▶ [Exercise requirements]: Write out all the records exactly, and keep any images out.

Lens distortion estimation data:
################

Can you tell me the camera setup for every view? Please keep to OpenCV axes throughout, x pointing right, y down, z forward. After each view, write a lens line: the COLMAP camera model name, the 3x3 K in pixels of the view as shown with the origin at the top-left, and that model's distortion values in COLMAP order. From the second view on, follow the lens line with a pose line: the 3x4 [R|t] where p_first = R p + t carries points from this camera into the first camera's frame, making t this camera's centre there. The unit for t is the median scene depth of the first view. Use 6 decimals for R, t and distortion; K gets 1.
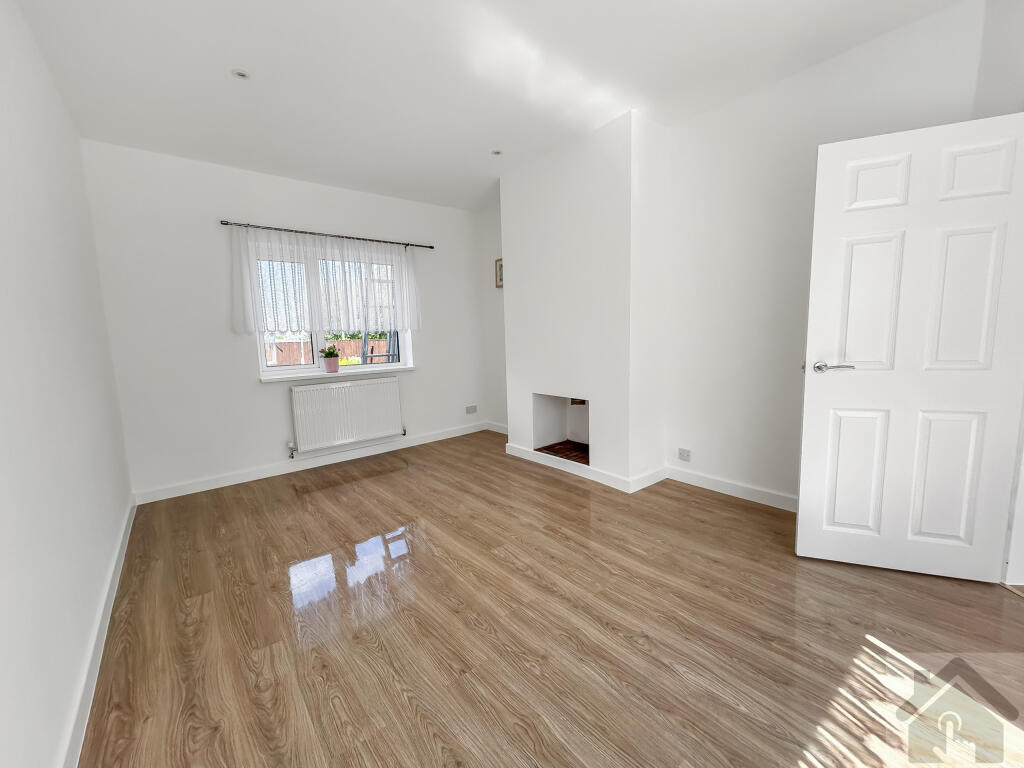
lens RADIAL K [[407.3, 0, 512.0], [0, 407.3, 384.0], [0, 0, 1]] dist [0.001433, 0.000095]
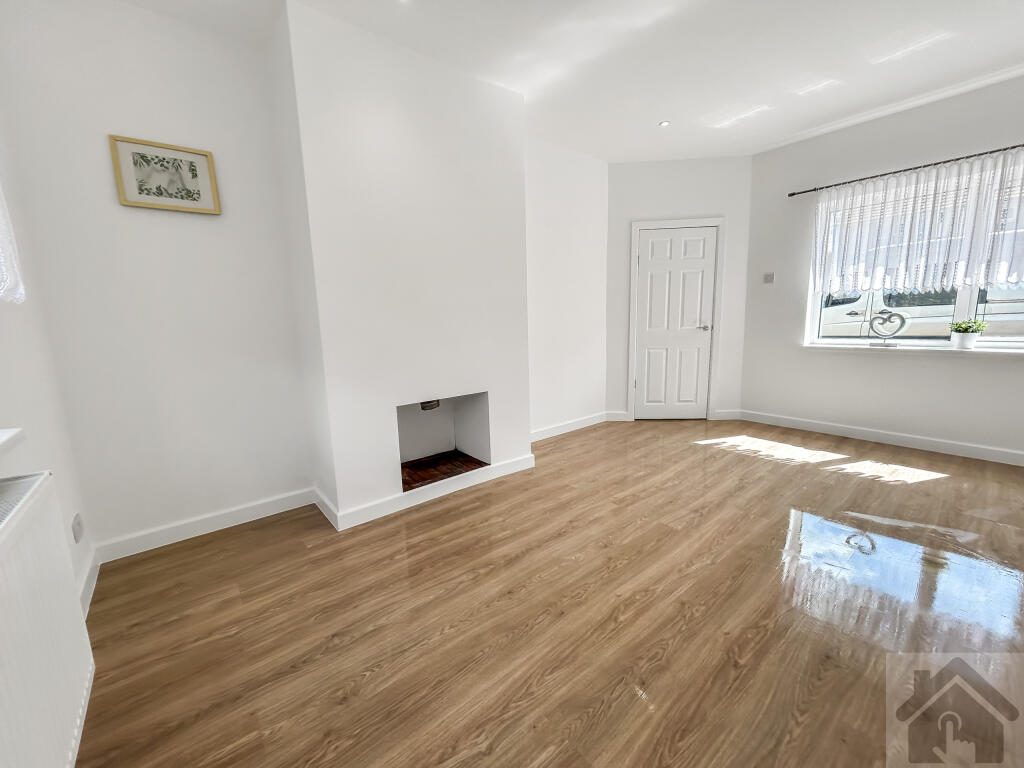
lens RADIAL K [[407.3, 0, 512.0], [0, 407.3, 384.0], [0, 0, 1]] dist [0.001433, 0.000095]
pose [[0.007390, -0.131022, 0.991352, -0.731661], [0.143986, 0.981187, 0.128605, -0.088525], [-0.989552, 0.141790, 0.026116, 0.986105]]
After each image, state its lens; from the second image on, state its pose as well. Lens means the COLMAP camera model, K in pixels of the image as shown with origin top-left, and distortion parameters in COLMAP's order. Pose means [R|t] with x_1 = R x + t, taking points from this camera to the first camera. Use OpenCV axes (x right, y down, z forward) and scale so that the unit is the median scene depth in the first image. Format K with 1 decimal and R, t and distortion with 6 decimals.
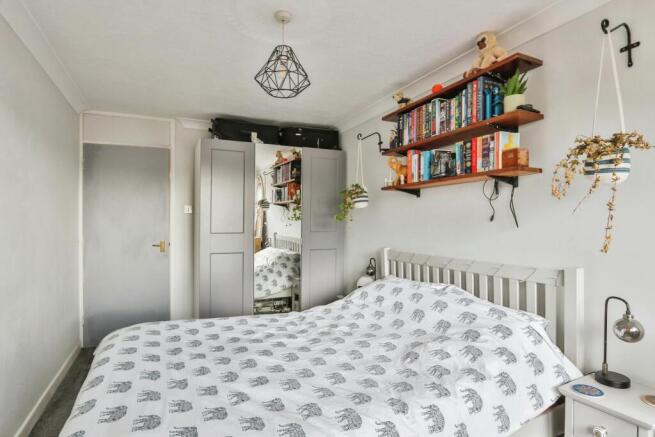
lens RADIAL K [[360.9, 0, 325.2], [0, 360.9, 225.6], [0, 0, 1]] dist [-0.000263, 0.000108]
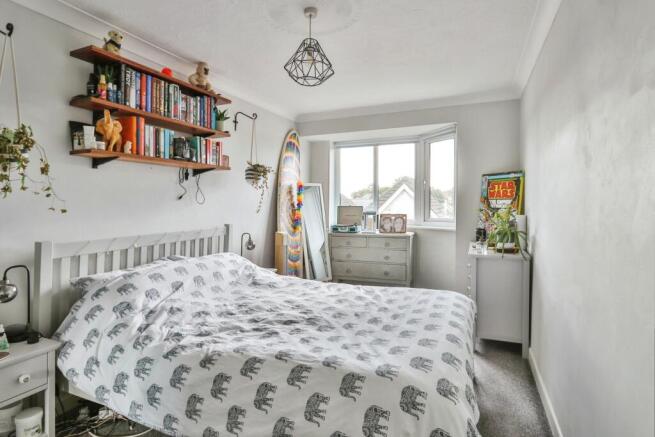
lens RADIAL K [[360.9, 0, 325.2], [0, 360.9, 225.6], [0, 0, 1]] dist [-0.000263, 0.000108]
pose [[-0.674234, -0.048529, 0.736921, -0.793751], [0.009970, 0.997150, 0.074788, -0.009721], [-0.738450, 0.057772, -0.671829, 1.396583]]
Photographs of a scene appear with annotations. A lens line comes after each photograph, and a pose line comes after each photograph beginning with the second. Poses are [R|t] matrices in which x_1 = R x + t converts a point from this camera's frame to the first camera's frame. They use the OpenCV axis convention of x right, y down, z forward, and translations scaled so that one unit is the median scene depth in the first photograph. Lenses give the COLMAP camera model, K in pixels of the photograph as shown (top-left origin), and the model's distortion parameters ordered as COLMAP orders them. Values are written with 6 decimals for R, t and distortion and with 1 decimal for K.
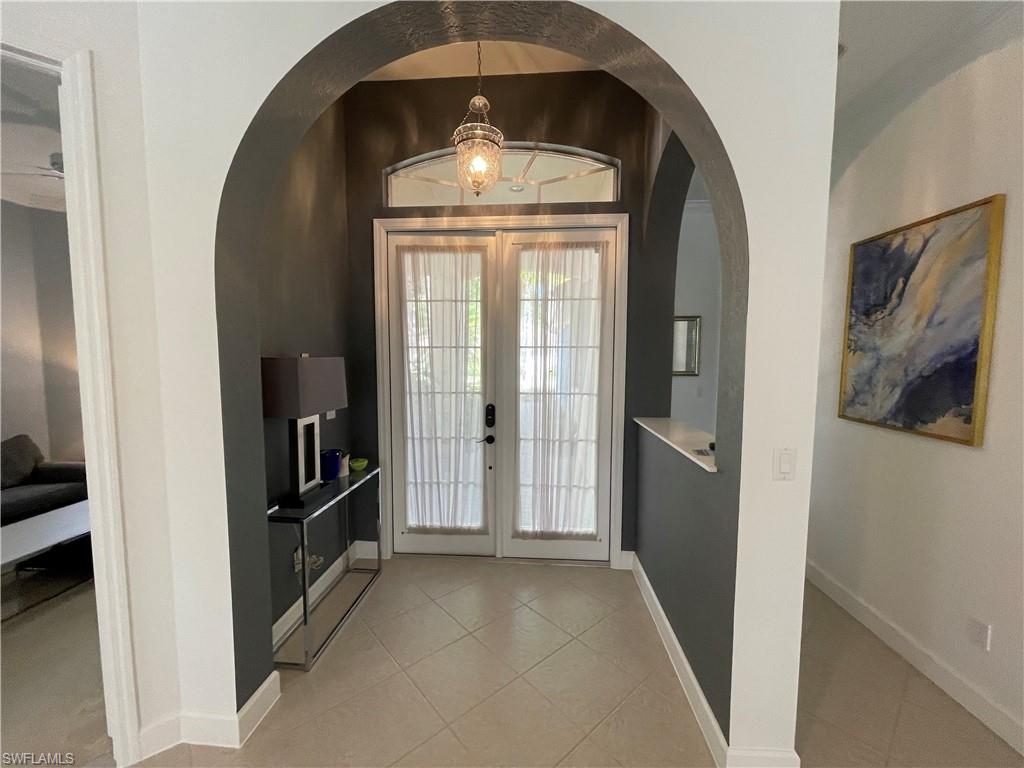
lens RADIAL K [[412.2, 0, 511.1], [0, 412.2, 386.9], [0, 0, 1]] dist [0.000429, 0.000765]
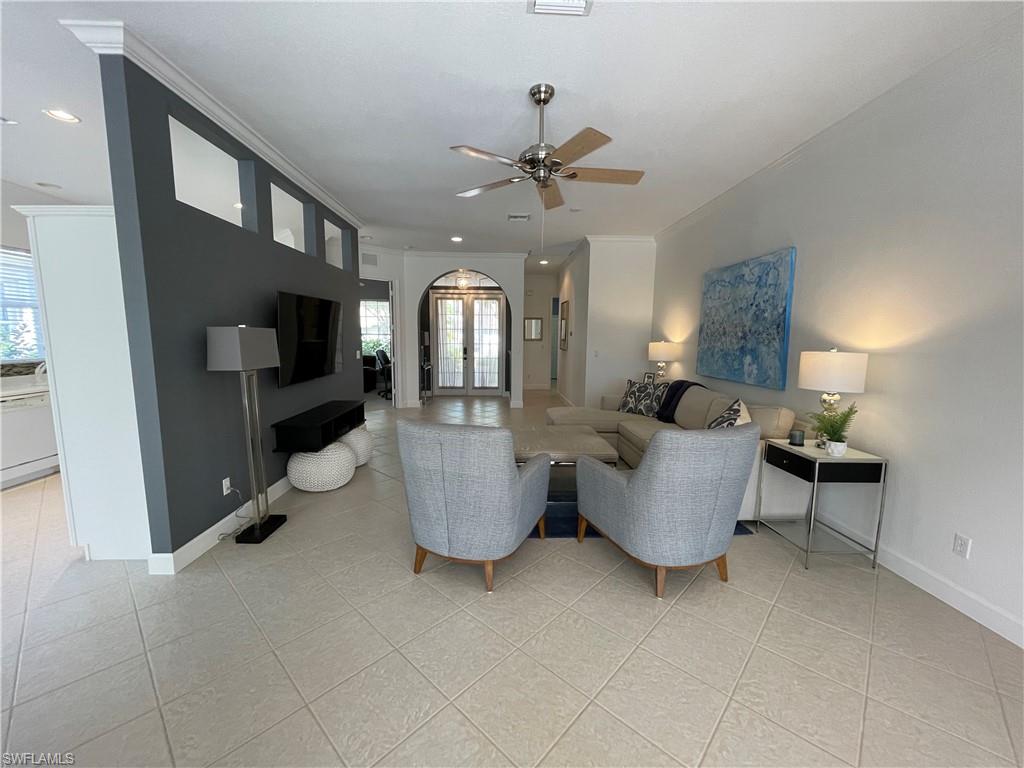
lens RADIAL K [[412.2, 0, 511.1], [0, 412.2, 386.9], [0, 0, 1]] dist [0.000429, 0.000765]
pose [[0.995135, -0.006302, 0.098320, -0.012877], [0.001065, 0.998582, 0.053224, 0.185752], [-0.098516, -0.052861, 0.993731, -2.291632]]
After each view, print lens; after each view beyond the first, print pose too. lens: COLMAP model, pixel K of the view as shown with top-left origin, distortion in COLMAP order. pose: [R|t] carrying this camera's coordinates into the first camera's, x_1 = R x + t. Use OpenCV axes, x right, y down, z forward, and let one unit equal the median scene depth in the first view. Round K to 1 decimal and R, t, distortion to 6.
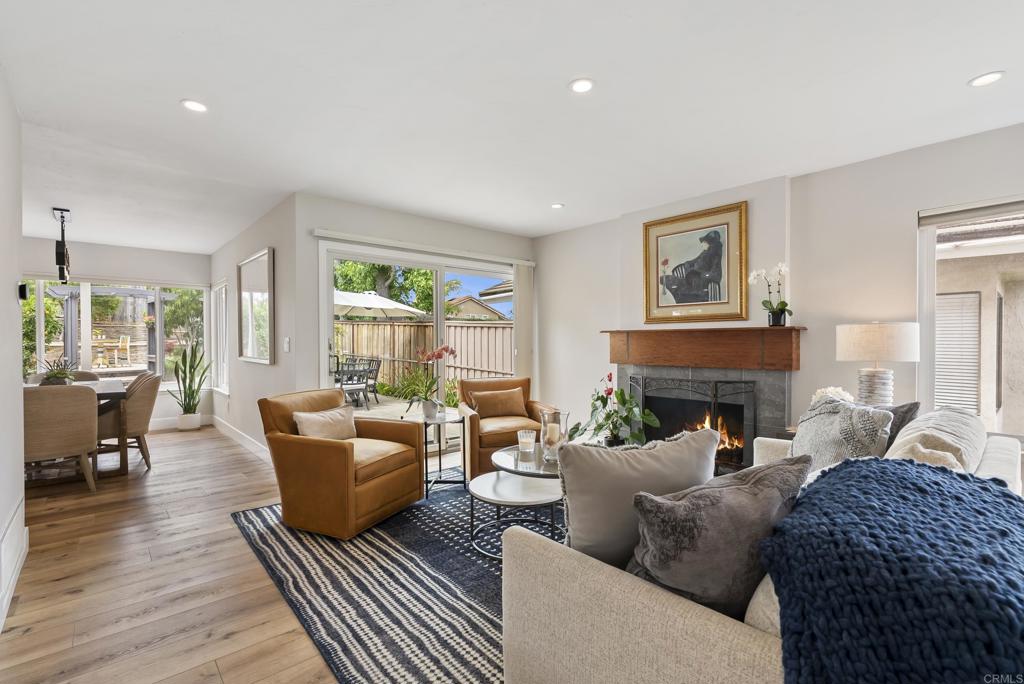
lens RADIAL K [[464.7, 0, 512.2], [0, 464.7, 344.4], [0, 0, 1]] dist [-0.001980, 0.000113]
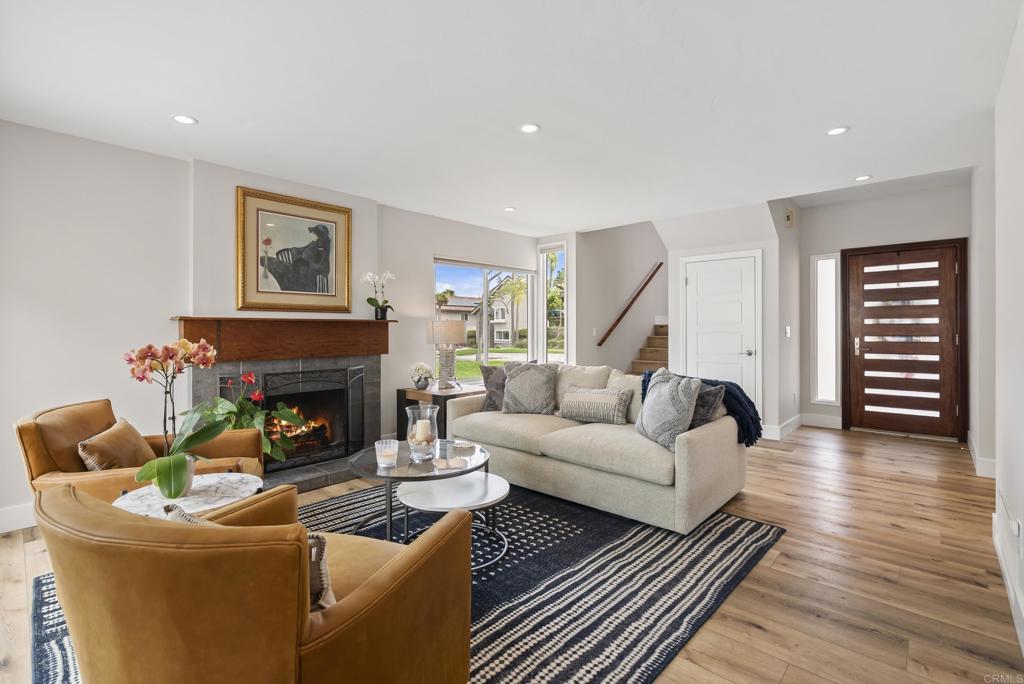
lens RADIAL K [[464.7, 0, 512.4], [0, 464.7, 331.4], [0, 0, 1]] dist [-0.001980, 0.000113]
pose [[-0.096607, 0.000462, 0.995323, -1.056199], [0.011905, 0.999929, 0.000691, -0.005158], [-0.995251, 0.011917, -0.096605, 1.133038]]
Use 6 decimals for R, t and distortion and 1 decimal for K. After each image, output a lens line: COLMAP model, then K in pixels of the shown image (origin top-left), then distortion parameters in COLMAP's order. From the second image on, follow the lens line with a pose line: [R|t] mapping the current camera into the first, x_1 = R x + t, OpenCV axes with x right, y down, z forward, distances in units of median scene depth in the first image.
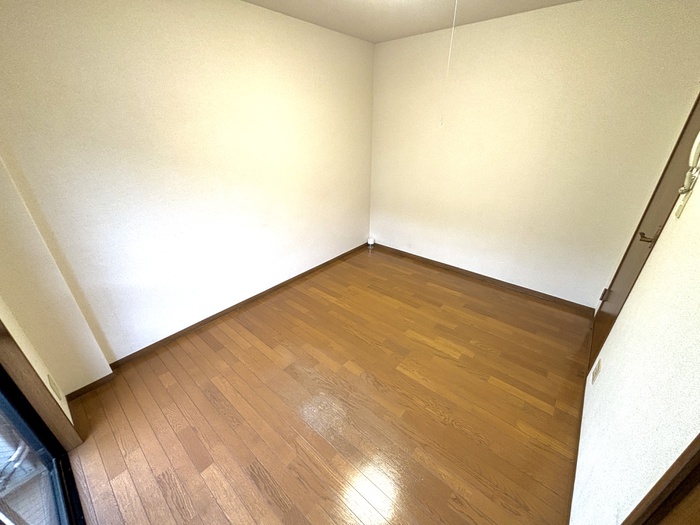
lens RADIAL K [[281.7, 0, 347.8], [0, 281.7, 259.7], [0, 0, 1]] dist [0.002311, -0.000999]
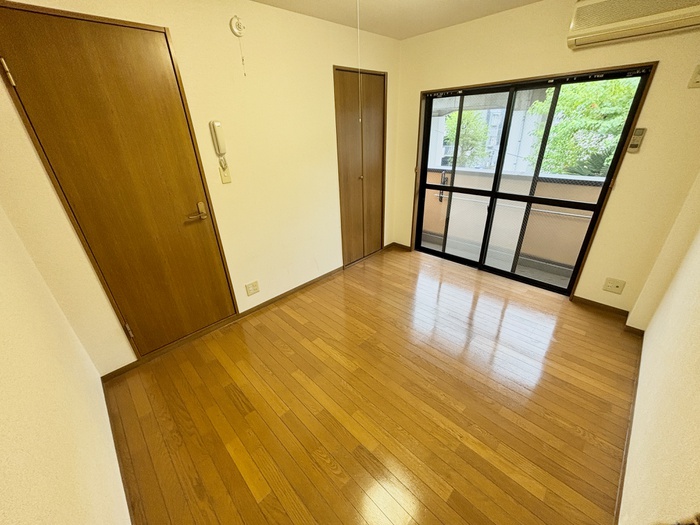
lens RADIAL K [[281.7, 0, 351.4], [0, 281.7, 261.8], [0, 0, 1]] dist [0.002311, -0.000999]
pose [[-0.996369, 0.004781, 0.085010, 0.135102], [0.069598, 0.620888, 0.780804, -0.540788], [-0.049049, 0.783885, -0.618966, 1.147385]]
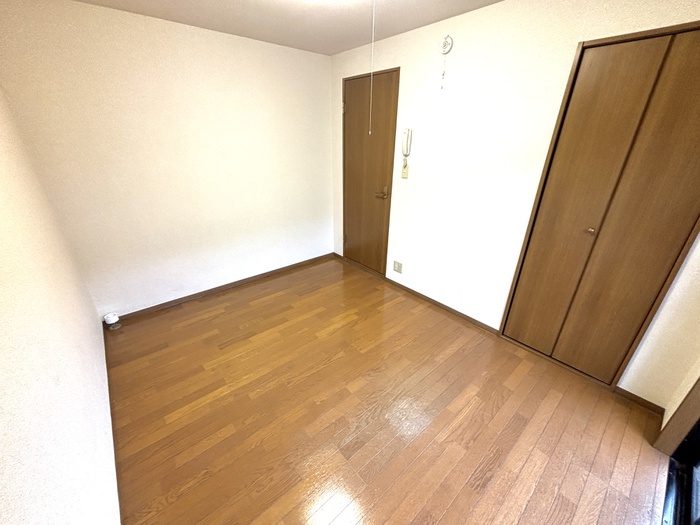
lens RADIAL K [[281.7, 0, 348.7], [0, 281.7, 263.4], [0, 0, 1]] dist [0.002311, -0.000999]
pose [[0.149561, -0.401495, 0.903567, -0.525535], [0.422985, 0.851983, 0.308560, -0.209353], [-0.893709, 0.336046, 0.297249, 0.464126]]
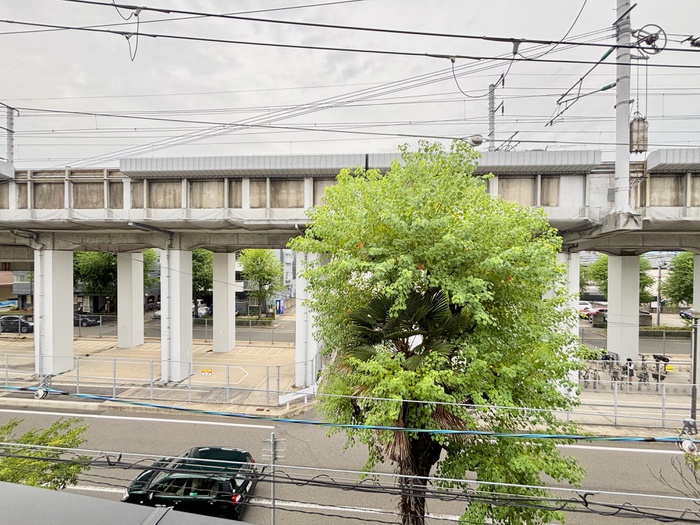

################

▶ [Result]:
Can you tell me the camera setup for every view? Please keep to OpenCV axes throughout, x pointing right, y down, z forward. After each view, write a lens line: the COLMAP camera model name, the 3x3 K in pixels of the view as shown with the origin at the top-left, and that model's distortion values in COLMAP order. From the second view on, follow the lens line with a pose line: the 3x4 [R|t] where p_first = R p + t carries points from this camera into the first camera's frame, making t this camera's centre there. The unit for t is the median scene depth of the first view. Use 6 decimals for R, t and distortion; K gets 1.
lens RADIAL K [[407.3, 0, 512.0], [0, 407.3, 384.0], [0, 0, 1]] dist [0.001433, 0.000095]
lens RADIAL K [[407.3, 0, 512.0], [0, 407.3, 384.0], [0, 0, 1]] dist [0.001433, 0.000095]
pose [[0.007390, -0.131022, 0.991352, -0.731661], [0.143986, 0.981187, 0.128605, -0.088525], [-0.989552, 0.141790, 0.026116, 0.986105]]
After each image, state its lens; from the second image on, state its pose as well. Lens means the COLMAP camera model, K in pixels of the image as shown with origin top-left, and distortion parameters in COLMAP's order. Pose means [R|t] with x_1 = R x + t, taking points from this camera to the first camera. Use OpenCV axes (x right, y down, z forward) and scale so that the unit is the median scene depth in the first image. Format K with 1 decimal and R, t and distortion with 6 decimals.
lens RADIAL K [[360.9, 0, 325.2], [0, 360.9, 225.6], [0, 0, 1]] dist [-0.000263, 0.000108]
lens RADIAL K [[360.9, 0, 325.2], [0, 360.9, 225.6], [0, 0, 1]] dist [-0.000263, 0.000108]
pose [[-0.674234, -0.048529, 0.736921, -0.793751], [0.009970, 0.997150, 0.074788, -0.009721], [-0.738450, 0.057772, -0.671829, 1.396583]]
Photographs of a scene appear with annotations. A lens line comes after each photograph, and a pose line comes after each photograph beginning with the second. Poses are [R|t] matrices in which x_1 = R x + t converts a point from this camera's frame to the first camera's frame. They use the OpenCV axis convention of x right, y down, z forward, and translations scaled so that one unit is the median scene depth in the first photograph. Lenses give the COLMAP camera model, K in pixels of the photograph as shown (top-left origin), and the model's distortion parameters ordered as COLMAP orders them. Values are written with 6 decimals for R, t and distortion and with 1 decimal for K.
lens RADIAL K [[412.2, 0, 511.1], [0, 412.2, 386.9], [0, 0, 1]] dist [0.000429, 0.000765]
lens RADIAL K [[412.2, 0, 511.1], [0, 412.2, 386.9], [0, 0, 1]] dist [0.000429, 0.000765]
pose [[0.995135, -0.006302, 0.098320, -0.012877], [0.001065, 0.998582, 0.053224, 0.185752], [-0.098516, -0.052861, 0.993731, -2.291632]]
After each view, print lens; after each view beyond the first, print pose too. lens: COLMAP model, pixel K of the view as shown with top-left origin, distortion in COLMAP order. pose: [R|t] carrying this camera's coordinates into the first camera's, x_1 = R x + t. Use OpenCV axes, x right, y down, z forward, and let one unit equal the median scene depth in the first view. Round K to 1 decimal and R, t, distortion to 6.
lens RADIAL K [[464.7, 0, 512.2], [0, 464.7, 344.4], [0, 0, 1]] dist [-0.001980, 0.000113]
lens RADIAL K [[464.7, 0, 512.4], [0, 464.7, 331.4], [0, 0, 1]] dist [-0.001980, 0.000113]
pose [[-0.096607, 0.000462, 0.995323, -1.056199], [0.011905, 0.999929, 0.000691, -0.005158], [-0.995251, 0.011917, -0.096605, 1.133038]]
Use 6 decimals for R, t and distortion and 1 decimal for K. After each image, output a lens line: COLMAP model, then K in pixels of the shown image (origin top-left), then distortion parameters in COLMAP's order. From the second image on, follow the lens line with a pose line: [R|t] mapping the current camera into the first, x_1 = R x + t, OpenCV axes with x right, y down, z forward, distances in units of median scene depth in the first image.
lens RADIAL K [[281.7, 0, 347.8], [0, 281.7, 259.7], [0, 0, 1]] dist [0.002311, -0.000999]
lens RADIAL K [[281.7, 0, 351.4], [0, 281.7, 261.8], [0, 0, 1]] dist [0.002311, -0.000999]
pose [[-0.996369, 0.004781, 0.085010, 0.135102], [0.069598, 0.620888, 0.780804, -0.540788], [-0.049049, 0.783885, -0.618966, 1.147385]]
lens RADIAL K [[281.7, 0, 348.7], [0, 281.7, 263.4], [0, 0, 1]] dist [0.002311, -0.000999]
pose [[0.149561, -0.401495, 0.903567, -0.525535], [0.422985, 0.851983, 0.308560, -0.209353], [-0.893709, 0.336046, 0.297249, 0.464126]]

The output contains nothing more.